DIRECTIONS FOR THIS TASK: Each line from the one containing "48: (175, 51, 1.10)" through the last line of the data below should be printed exactly, please, with any pictures omitted.

(Collection entries)
=======
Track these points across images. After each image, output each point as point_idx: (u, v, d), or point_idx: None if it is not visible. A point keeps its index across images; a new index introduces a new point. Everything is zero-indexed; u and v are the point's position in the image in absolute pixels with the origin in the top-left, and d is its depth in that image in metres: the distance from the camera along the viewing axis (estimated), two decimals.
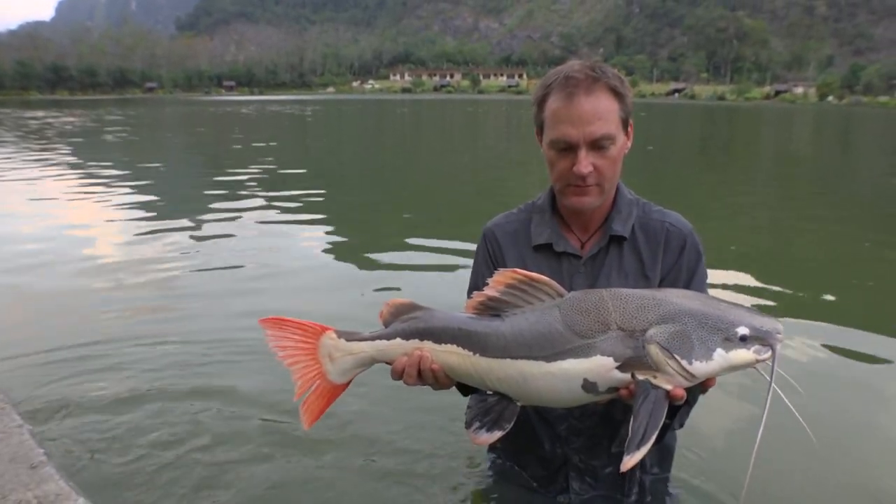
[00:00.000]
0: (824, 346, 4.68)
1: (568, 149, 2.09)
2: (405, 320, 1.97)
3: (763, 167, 17.22)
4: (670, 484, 2.50)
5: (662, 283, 2.18)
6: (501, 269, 1.89)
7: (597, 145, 2.07)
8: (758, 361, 1.76)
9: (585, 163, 2.07)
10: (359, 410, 3.64)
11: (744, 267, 6.67)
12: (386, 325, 2.00)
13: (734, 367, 1.77)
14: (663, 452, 2.45)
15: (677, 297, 1.80)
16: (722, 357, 1.74)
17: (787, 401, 1.75)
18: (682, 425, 2.25)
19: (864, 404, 3.91)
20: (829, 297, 5.84)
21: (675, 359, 1.73)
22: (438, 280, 6.14)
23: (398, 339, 1.96)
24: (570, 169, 2.10)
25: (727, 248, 7.55)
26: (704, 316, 1.75)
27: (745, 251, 7.50)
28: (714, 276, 6.06)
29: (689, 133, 31.55)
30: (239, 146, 21.23)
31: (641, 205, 2.30)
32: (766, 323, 1.76)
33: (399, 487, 3.01)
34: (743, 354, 1.75)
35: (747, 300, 5.56)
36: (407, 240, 7.74)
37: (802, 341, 4.74)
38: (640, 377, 1.76)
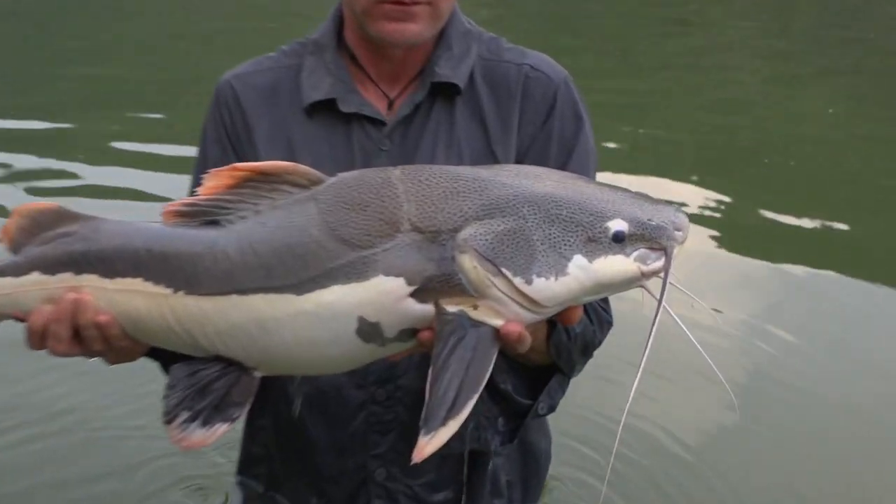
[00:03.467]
0: None
1: None
2: (48, 240, 1.21)
3: None
4: None
5: (522, 161, 1.50)
6: (216, 171, 1.19)
7: None
8: (644, 275, 1.14)
9: None
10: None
11: None
12: (15, 250, 1.23)
13: (605, 287, 1.15)
14: (528, 463, 1.66)
15: (514, 177, 1.17)
16: (582, 269, 1.11)
17: (691, 337, 1.14)
18: (552, 408, 1.57)
19: None
20: None
21: (502, 275, 1.10)
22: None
23: (35, 275, 1.21)
24: None
25: None
26: (556, 204, 1.12)
27: None
28: None
29: None
30: None
31: (486, 40, 1.57)
32: (657, 213, 1.14)
33: None
34: (618, 264, 1.12)
35: None
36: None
37: None
38: (450, 308, 1.12)
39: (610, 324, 1.54)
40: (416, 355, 1.27)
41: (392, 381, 1.48)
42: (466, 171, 1.18)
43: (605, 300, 1.50)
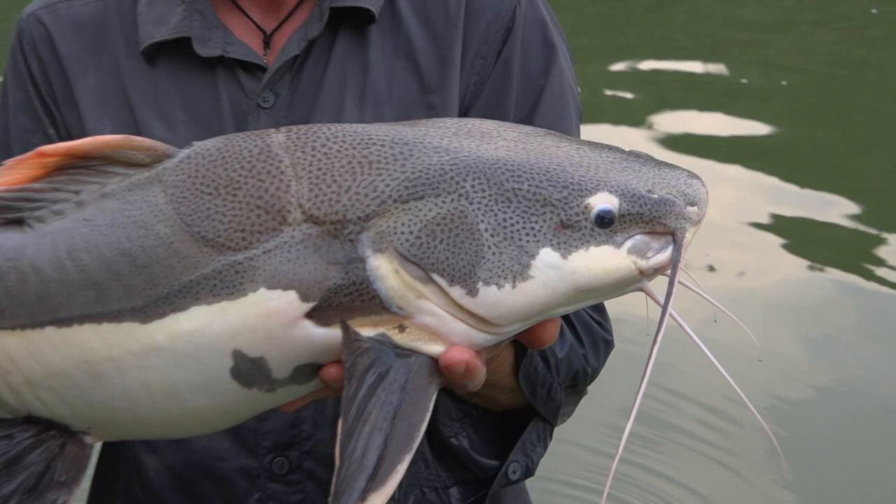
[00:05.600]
0: None
1: None
2: None
3: None
4: None
5: (469, 113, 1.14)
6: (13, 162, 0.83)
7: None
8: (643, 274, 0.81)
9: None
10: None
11: None
12: None
13: (587, 292, 0.82)
14: None
15: (453, 137, 0.84)
16: (552, 269, 0.80)
17: (710, 355, 0.80)
18: (529, 471, 1.15)
19: None
20: None
21: (435, 282, 0.78)
22: None
23: None
24: None
25: None
26: (513, 175, 0.81)
27: None
28: None
29: None
30: None
31: None
32: (660, 180, 0.82)
33: None
34: (605, 259, 0.81)
35: None
36: None
37: None
38: (365, 333, 0.80)
39: (609, 343, 1.17)
40: (329, 404, 0.96)
41: (296, 445, 1.08)
42: (382, 130, 0.84)
43: (600, 309, 1.15)
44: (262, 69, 1.09)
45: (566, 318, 1.08)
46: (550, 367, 1.06)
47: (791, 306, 3.36)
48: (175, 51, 1.10)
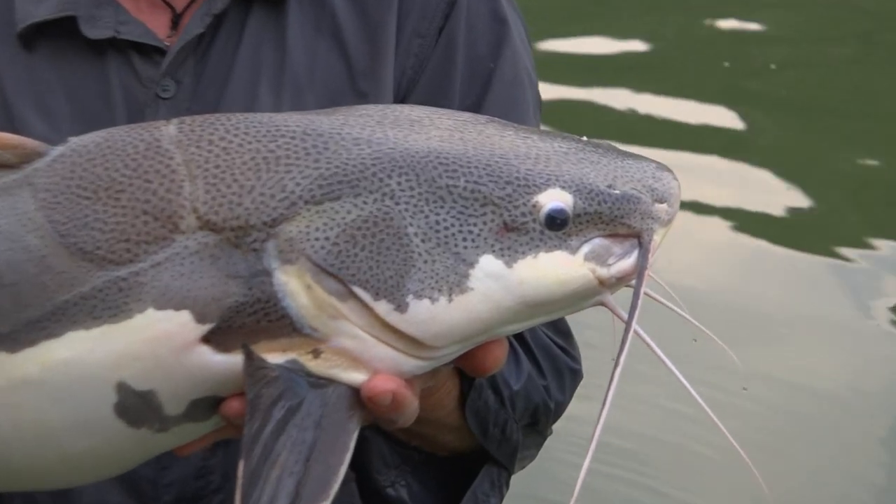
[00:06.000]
0: None
1: None
2: None
3: None
4: None
5: (406, 101, 0.99)
6: None
7: None
8: (603, 284, 0.70)
9: None
10: None
11: None
12: None
13: (537, 307, 0.70)
14: None
15: (376, 126, 0.73)
16: (495, 279, 0.68)
17: (686, 384, 0.69)
18: None
19: None
20: None
21: (356, 297, 0.67)
22: None
23: None
24: None
25: None
26: (447, 169, 0.69)
27: None
28: None
29: None
30: None
31: None
32: (623, 173, 0.72)
33: None
34: (557, 266, 0.69)
35: None
36: None
37: None
38: (273, 359, 0.68)
39: (575, 373, 1.03)
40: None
41: (203, 499, 0.94)
42: (292, 120, 0.72)
43: (563, 332, 1.02)
44: (163, 53, 0.95)
45: (523, 343, 0.96)
46: (504, 400, 0.93)
47: None
48: (58, 33, 0.95)
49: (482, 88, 0.99)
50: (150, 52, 0.95)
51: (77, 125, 0.88)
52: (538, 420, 0.99)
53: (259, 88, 0.95)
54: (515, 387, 0.94)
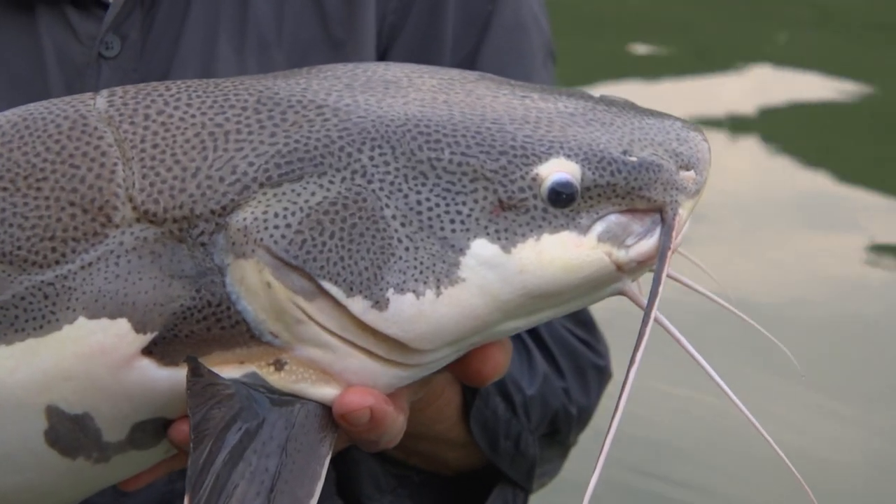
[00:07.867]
0: None
1: None
2: None
3: None
4: None
5: (389, 54, 0.88)
6: None
7: None
8: (621, 269, 0.59)
9: None
10: None
11: None
12: None
13: (543, 298, 0.59)
14: None
15: (345, 89, 0.62)
16: (491, 267, 0.58)
17: (720, 382, 0.58)
18: None
19: None
20: None
21: (325, 293, 0.57)
22: None
23: None
24: None
25: None
26: (429, 140, 0.59)
27: None
28: None
29: None
30: None
31: None
32: (641, 135, 0.60)
33: None
34: (564, 249, 0.58)
35: None
36: None
37: None
38: (227, 373, 0.58)
39: (602, 371, 0.92)
40: None
41: None
42: (244, 87, 0.62)
43: (585, 323, 0.91)
44: (104, 6, 0.83)
45: (537, 339, 0.85)
46: (516, 408, 0.82)
47: None
48: None
49: (478, 36, 0.88)
50: (90, 4, 0.84)
51: (6, 95, 0.79)
52: (558, 429, 0.88)
53: (217, 45, 0.85)
54: (529, 391, 0.83)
=======
SOLUTION FOR THIS PROBLEM:
48: (175, 51, 1.10)
[00:06.000]
0: None
1: None
2: None
3: None
4: None
5: (406, 101, 0.99)
6: None
7: None
8: (603, 284, 0.70)
9: None
10: None
11: None
12: None
13: (537, 307, 0.70)
14: None
15: (376, 126, 0.73)
16: (495, 279, 0.68)
17: (686, 384, 0.69)
18: None
19: None
20: None
21: (356, 297, 0.67)
22: None
23: None
24: None
25: None
26: (447, 169, 0.69)
27: None
28: None
29: None
30: None
31: None
32: (623, 173, 0.72)
33: None
34: (557, 266, 0.69)
35: None
36: None
37: None
38: (273, 359, 0.68)
39: (575, 373, 1.03)
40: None
41: (203, 499, 0.94)
42: (292, 120, 0.72)
43: (563, 332, 1.02)
44: (163, 53, 0.95)
45: (523, 343, 0.96)
46: (504, 400, 0.93)
47: None
48: (58, 33, 0.95)
49: (482, 88, 0.99)
50: (150, 52, 0.95)
51: (77, 125, 0.88)
52: (538, 420, 0.99)
53: (259, 88, 0.95)
54: (515, 387, 0.94)
[00:07.867]
0: None
1: None
2: None
3: None
4: None
5: (389, 54, 0.88)
6: None
7: None
8: (621, 269, 0.59)
9: None
10: None
11: None
12: None
13: (543, 298, 0.59)
14: None
15: (345, 89, 0.62)
16: (491, 267, 0.58)
17: (720, 382, 0.58)
18: None
19: None
20: None
21: (325, 293, 0.57)
22: None
23: None
24: None
25: None
26: (429, 140, 0.59)
27: None
28: None
29: None
30: None
31: None
32: (641, 135, 0.60)
33: None
34: (564, 249, 0.58)
35: None
36: None
37: None
38: (227, 373, 0.58)
39: (602, 371, 0.92)
40: None
41: None
42: (244, 87, 0.62)
43: (585, 323, 0.91)
44: (104, 6, 0.83)
45: (537, 339, 0.85)
46: (516, 408, 0.82)
47: None
48: None
49: (478, 36, 0.88)
50: (90, 4, 0.84)
51: (6, 95, 0.79)
52: (558, 429, 0.88)
53: (217, 45, 0.85)
54: (529, 391, 0.83)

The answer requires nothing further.